Format the records between the line containing "What are all" and the line containing "At which label is the value closest to 28?", both included, as a Markdown table with the columns Row and Record line. Skip blank lines and leave the pictures out.

-------- Supplied records --------

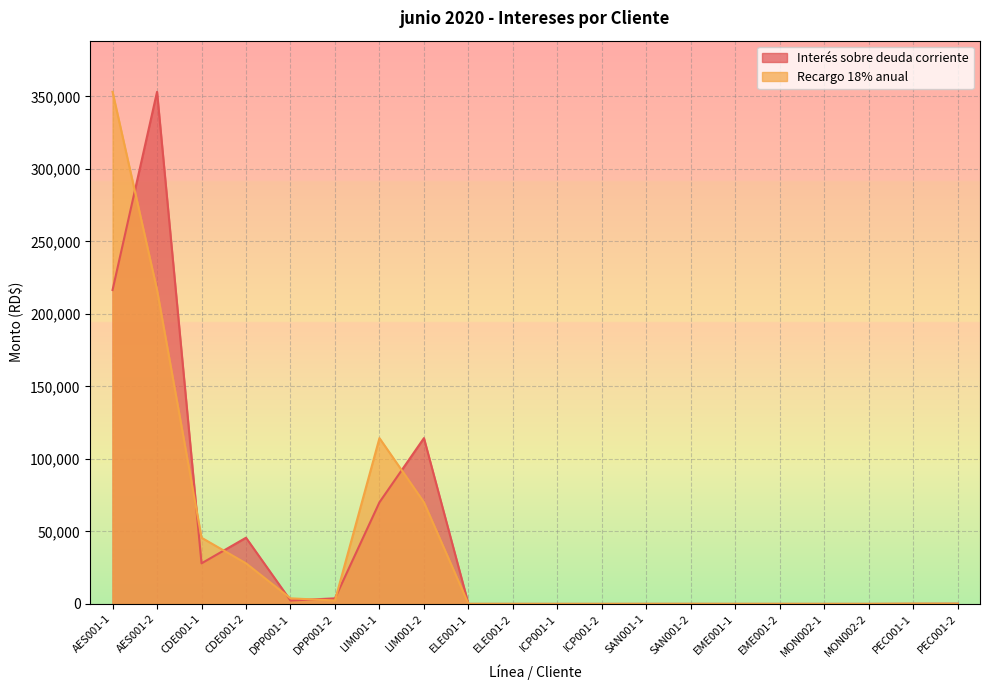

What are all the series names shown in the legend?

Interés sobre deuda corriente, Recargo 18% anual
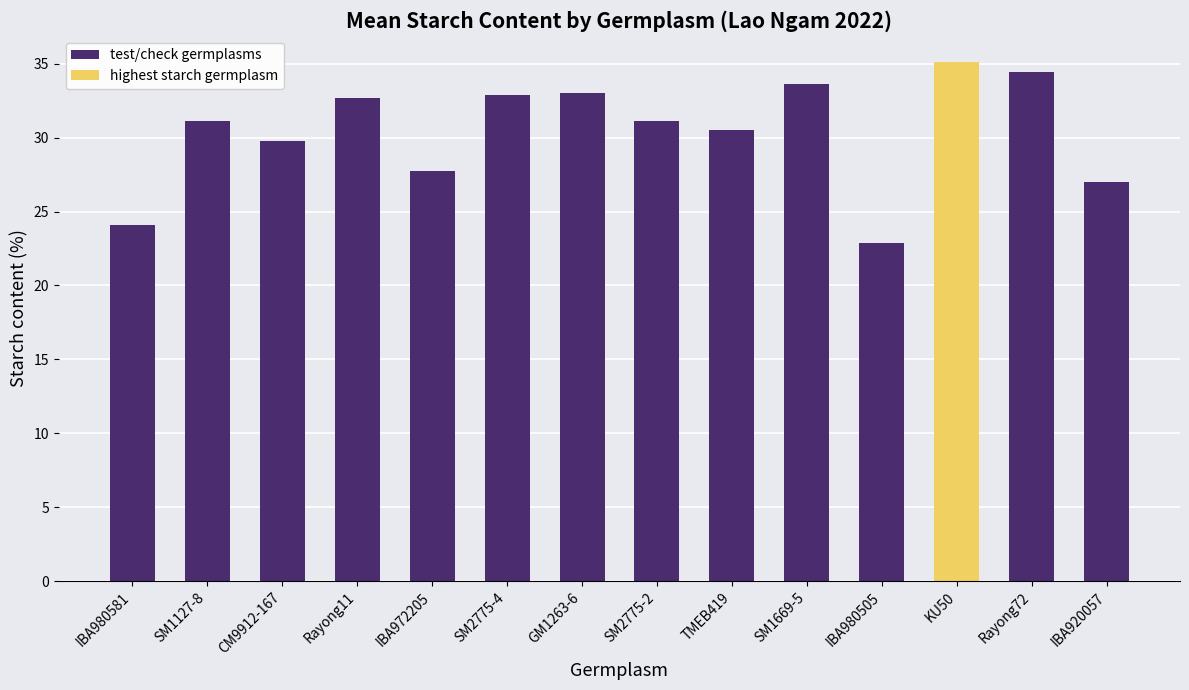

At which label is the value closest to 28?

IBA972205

--------
-------- Supplied records --------

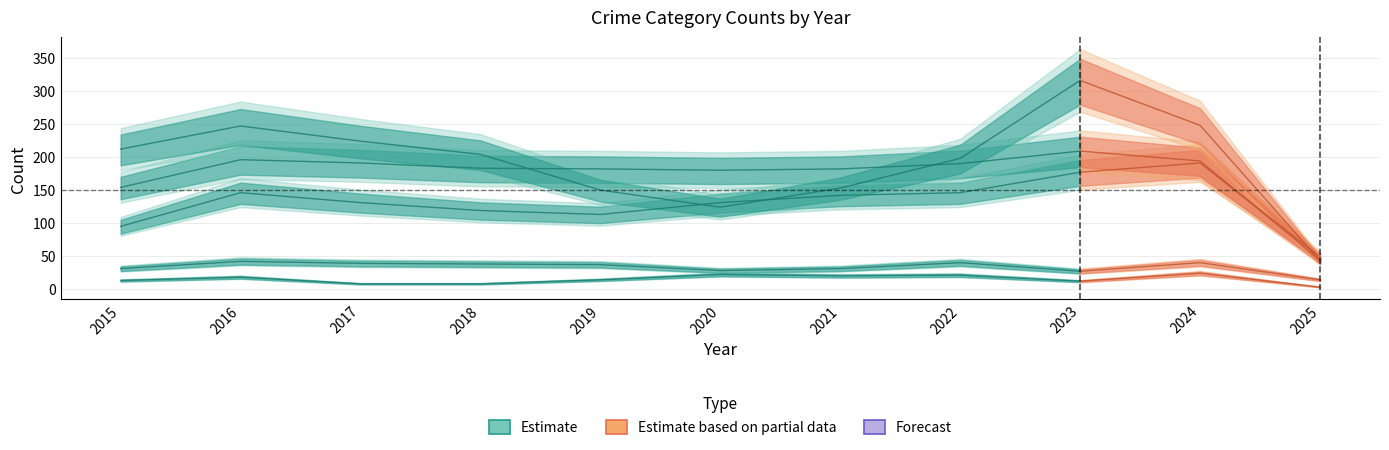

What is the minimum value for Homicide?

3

--------

• [Response area]
| Row | Record line |
|---|---|
| 1 | What are all the series names shown in the legend? |
| 2 | Interés sobre deuda corriente, Recargo 18% anual |
| 3 | At which label is the value closest to 28? |